- **WHAT YOU NEED TO DO**:
Among the lines below, count those with "into". Give only the number.

*** Opening of DATASET EXCERPTS ***

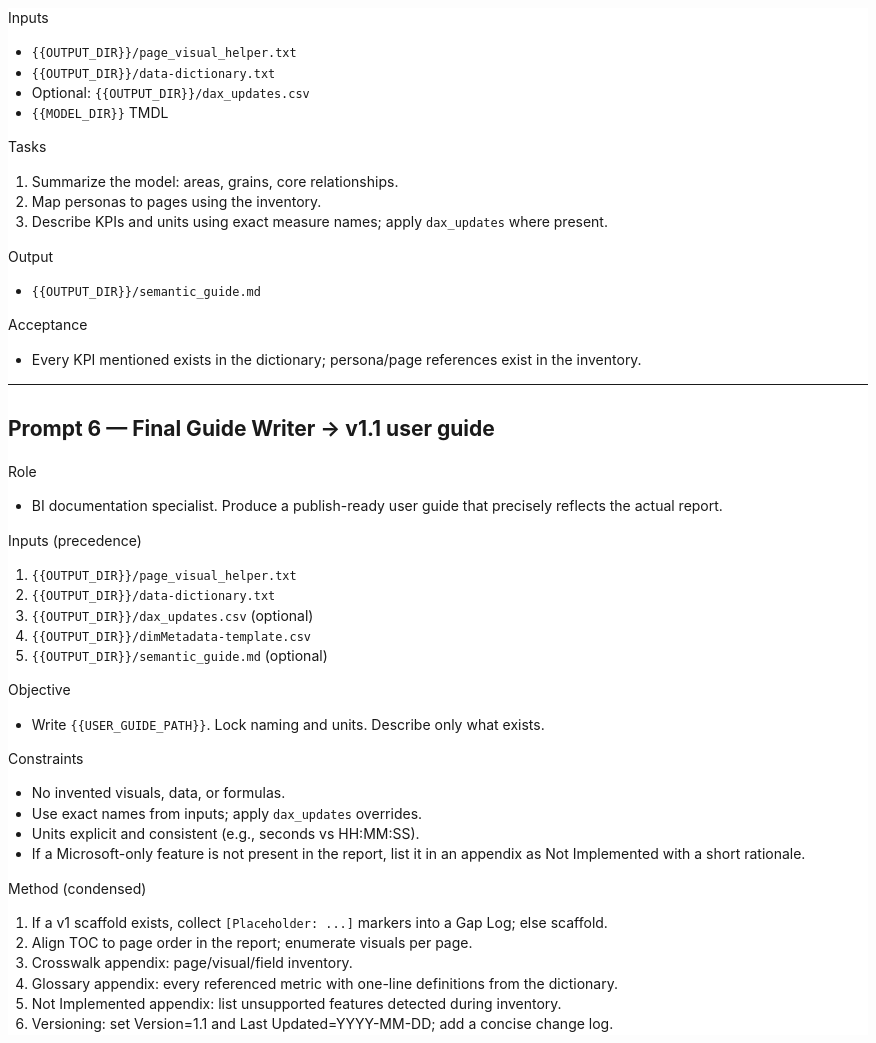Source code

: Inputs

- `{{OUTPUT_DIR}}/page_visual_helper.txt`
- `{{OUTPUT_DIR}}/data-dictionary.txt`
- Optional: `{{OUTPUT_DIR}}/dax_updates.csv`
- `{{MODEL_DIR}}` TMDL

Tasks

1. Summarize the model: areas, grains, core relationships.
2. Map personas to pages using the inventory.
3. Describe KPIs and units using exact measure names; apply `dax_updates` where present.

Output

- `{{OUTPUT_DIR}}/semantic_guide.md`

Acceptance

- Every KPI mentioned exists in the dictionary; persona/page references exist in the inventory.

---

## Prompt 6 — Final Guide Writer -> v1.1 user guide

Role

- BI documentation specialist. Produce a publish-ready user guide that precisely reflects the actual report.

Inputs (precedence)

1. `{{OUTPUT_DIR}}/page_visual_helper.txt`
2. `{{OUTPUT_DIR}}/data-dictionary.txt`
3. `{{OUTPUT_DIR}}/dax_updates.csv` (optional)
4. `{{OUTPUT_DIR}}/dimMetadata-template.csv`
5. `{{OUTPUT_DIR}}/semantic_guide.md` (optional)

Objective

- Write `{{USER_GUIDE_PATH}}`. Lock naming and units. Describe only what exists.

Constraints

- No invented visuals, data, or formulas.
- Use exact names from inputs; apply `dax_updates` overrides.
- Units explicit and consistent (e.g., seconds vs HH\:MM\:SS).
- If a Microsoft-only feature is not present in the report, list it in an appendix as Not Implemented with a short rationale.

Method (condensed)

1. If a v1 scaffold exists, collect `[Placeholder: ...]` markers into a Gap Log; else scaffold.
2. Align TOC to page order in the report; enumerate visuals per page.
3. Crosswalk appendix: page/visual/field inventory.
4. Glossary appendix: every referenced metric with one-line definitions from the dictionary.
5. Not Implemented appendix: list unsupported features detected during inventory.
6. Versioning: set Version=1.1 and Last Updated=YYYY-MM-DD; add a concise change log.
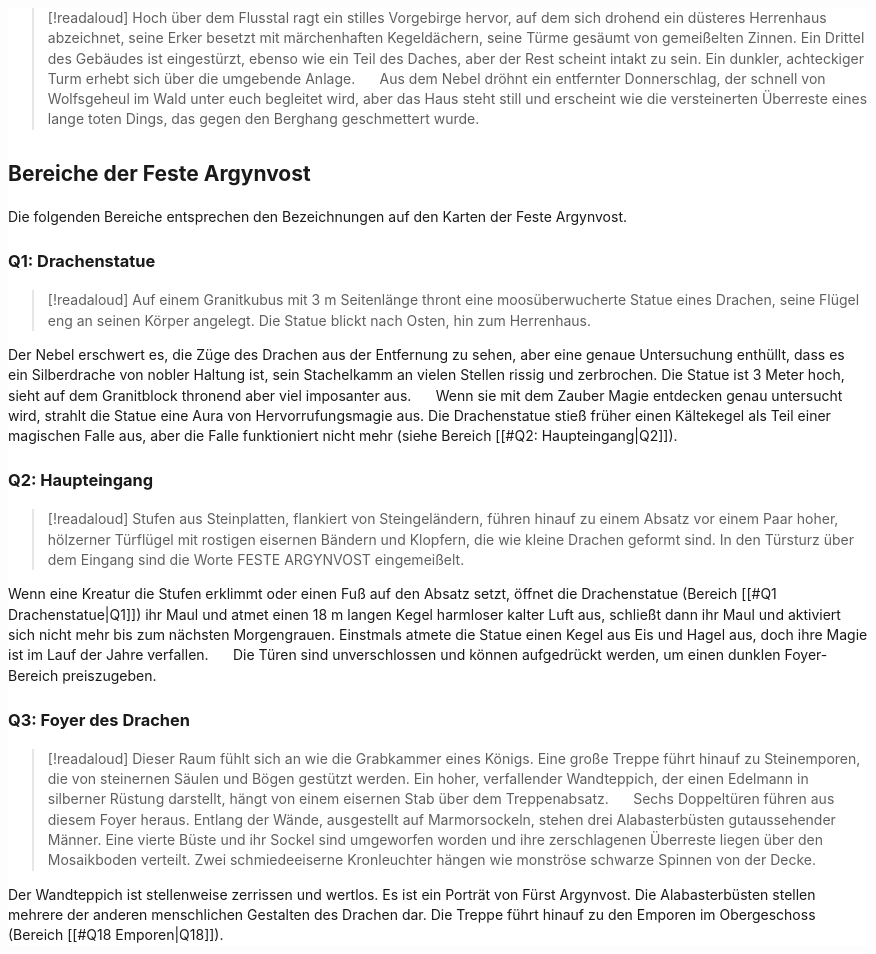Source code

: >[!readaloud]
> Hoch über dem Flusstal ragt ein stilles Vorgebirge hervor, auf dem sich drohend ein düsteres Herrenhaus abzeichnet, seine Erker besetzt mit märchenhaften Kegeldächern, seine Türme gesäumt von gemeißelten Zinnen. Ein Drittel des Gebäudes ist eingestürzt, ebenso wie ein Teil des Daches, aber der Rest scheint intakt zu sein. Ein dunkler, achteckiger Turm erhebt sich über die umgebende Anlage.
> $\quad$ Aus dem Nebel dröhnt ein entfernter Donnerschlag, der schnell von Wolfsgeheul im Wald unter euch begleitet wird, aber das Haus steht still und erscheint wie die versteinerten Überreste eines lange toten Dings, das gegen den Berghang geschmettert wurde.

## Bereiche der Feste Argynvost
Die folgenden Bereiche entsprechen den Bezeichnungen auf den Karten der Feste Argynvost.

### Q1: Drachenstatue
>[!readaloud]
> Auf einem Granitkubus mit 3 m Seitenlänge thront eine moosüberwucherte Statue eines Drachen, seine Flügel eng an seinen Körper angelegt. Die Statue blickt nach Osten, hin zum Herrenhaus.

Der Nebel erschwert es, die Züge des Drachen aus der Entfernung zu sehen, aber eine genaue Untersuchung enthüllt, dass es ein Silberdrache von nobler Haltung ist, sein Stachelkamm an vielen Stellen rissig und zerbrochen. Die Statue ist 3 Meter hoch, sieht auf dem Granitblock thronend aber viel imposanter aus.
$\quad$ Wenn sie mit dem Zauber Magie entdecken genau untersucht wird, strahlt die Statue eine Aura von Hervorrufungsmagie aus. Die Drachenstatue stieß früher einen Kältekegel als Teil einer magischen Falle aus, aber die Falle funktioniert nicht mehr (siehe Bereich [[#Q2: Haupteingang|Q2]]).

### Q2: Haupteingang
>[!readaloud]
> Stufen aus Steinplatten, flankiert von Steingeländern, führen hinauf zu einem Absatz vor einem Paar hoher, hölzerner Türflügel mit rostigen eisernen Bändern und Klopfern, die wie kleine Drachen geformt sind. In den Türsturz über dem Eingang sind die Worte FESTE ARGYNVOST eingemeißelt.

Wenn eine Kreatur die Stufen erklimmt oder einen Fuß auf den Absatz setzt, öffnet die Drachenstatue (Bereich [[#Q1 Drachenstatue|Q1]]) ihr Maul und atmet einen 18 m langen Kegel harmloser kalter Luft aus, schließt dann ihr Maul und aktiviert sich nicht mehr bis zum nächsten Morgengrauen. Einstmals atmete die Statue einen Kegel aus Eis und Hagel aus, doch ihre Magie ist im Lauf der Jahre verfallen.
$\quad$ Die Türen sind unverschlossen und können aufgedrückt werden, um einen dunklen Foyer-Bereich preiszugeben.

### Q3: Foyer des Drachen
>[!readaloud]
> Dieser Raum fühlt sich an wie die Grabkammer eines Königs. Eine große Treppe führt hinauf zu Steinemporen, die von steinernen Säulen und Bögen gestützt werden. Ein hoher, verfallender Wandteppich, der einen Edelmann in silberner Rüstung darstellt, hängt von einem eisernen Stab über dem Treppenabsatz.
> $\quad$ Sechs Doppeltüren führen aus diesem Foyer heraus. Entlang der Wände, ausgestellt auf Marmorsockeln, stehen drei Alabasterbüsten gutaussehender Männer. Eine vierte Büste und ihr Sockel sind umgeworfen worden und ihre zerschlagenen Überreste liegen über den Mosaikboden verteilt. Zwei schmiedeeiserne Kronleuchter hängen wie monströse schwarze Spinnen von der Decke.

Der Wandteppich ist stellenweise zerrissen und wertlos. Es ist ein Porträt von Fürst Argynvost. Die Alabasterbüsten stellen mehrere der anderen menschlichen Gestalten des Drachen dar. Die Treppe führt hinauf zu den Emporen im Obergeschoss (Bereich [[#Q18 Emporen|Q18]]).
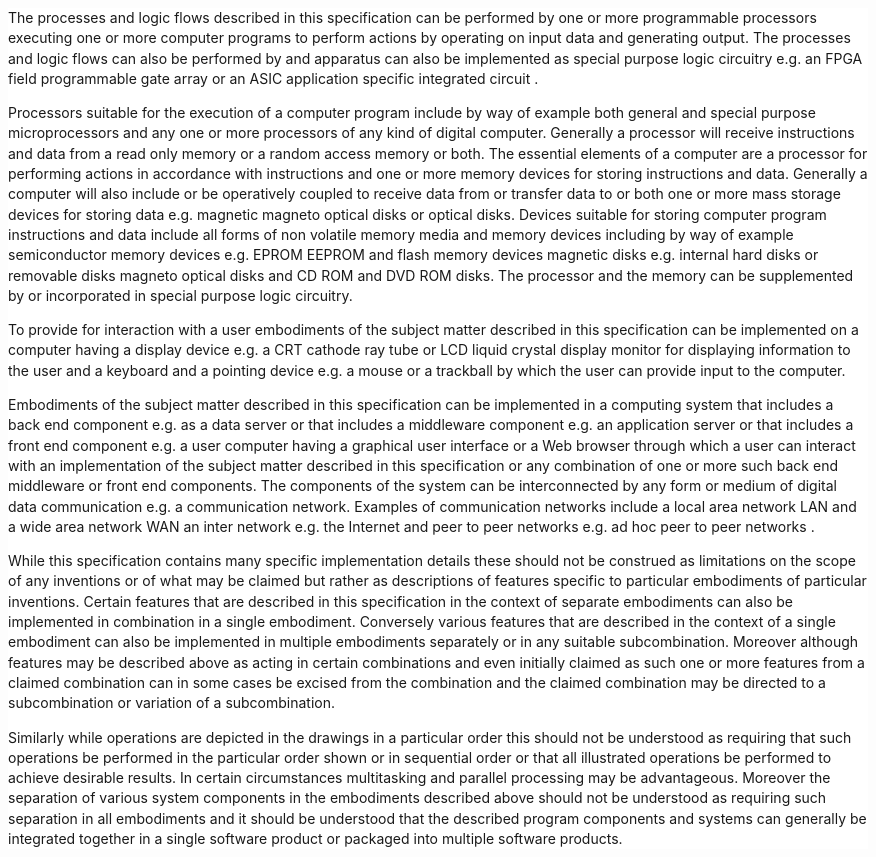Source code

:The processes and logic flows described in this specification can be performed by one or more programmable processors executing one or more computer programs to perform actions by operating on input data and generating output. The processes and logic flows can also be performed by and apparatus can also be implemented as special purpose logic circuitry e.g. an FPGA field programmable gate array or an ASIC application specific integrated circuit .

Processors suitable for the execution of a computer program include by way of example both general and special purpose microprocessors and any one or more processors of any kind of digital computer. Generally a processor will receive instructions and data from a read only memory or a random access memory or both. The essential elements of a computer are a processor for performing actions in accordance with instructions and one or more memory devices for storing instructions and data. Generally a computer will also include or be operatively coupled to receive data from or transfer data to or both one or more mass storage devices for storing data e.g. magnetic magneto optical disks or optical disks. Devices suitable for storing computer program instructions and data include all forms of non volatile memory media and memory devices including by way of example semiconductor memory devices e.g. EPROM EEPROM and flash memory devices magnetic disks e.g. internal hard disks or removable disks magneto optical disks and CD ROM and DVD ROM disks. The processor and the memory can be supplemented by or incorporated in special purpose logic circuitry.

To provide for interaction with a user embodiments of the subject matter described in this specification can be implemented on a computer having a display device e.g. a CRT cathode ray tube or LCD liquid crystal display monitor for displaying information to the user and a keyboard and a pointing device e.g. a mouse or a trackball by which the user can provide input to the computer.

Embodiments of the subject matter described in this specification can be implemented in a computing system that includes a back end component e.g. as a data server or that includes a middleware component e.g. an application server or that includes a front end component e.g. a user computer having a graphical user interface or a Web browser through which a user can interact with an implementation of the subject matter described in this specification or any combination of one or more such back end middleware or front end components. The components of the system can be interconnected by any form or medium of digital data communication e.g. a communication network. Examples of communication networks include a local area network LAN and a wide area network WAN an inter network e.g. the Internet and peer to peer networks e.g. ad hoc peer to peer networks .

While this specification contains many specific implementation details these should not be construed as limitations on the scope of any inventions or of what may be claimed but rather as descriptions of features specific to particular embodiments of particular inventions. Certain features that are described in this specification in the context of separate embodiments can also be implemented in combination in a single embodiment. Conversely various features that are described in the context of a single embodiment can also be implemented in multiple embodiments separately or in any suitable subcombination. Moreover although features may be described above as acting in certain combinations and even initially claimed as such one or more features from a claimed combination can in some cases be excised from the combination and the claimed combination may be directed to a subcombination or variation of a subcombination.

Similarly while operations are depicted in the drawings in a particular order this should not be understood as requiring that such operations be performed in the particular order shown or in sequential order or that all illustrated operations be performed to achieve desirable results. In certain circumstances multitasking and parallel processing may be advantageous. Moreover the separation of various system components in the embodiments described above should not be understood as requiring such separation in all embodiments and it should be understood that the described program components and systems can generally be integrated together in a single software product or packaged into multiple software products.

*** Close of DATASET EXCERPTS ***

- **TASK SOLUTION**:
2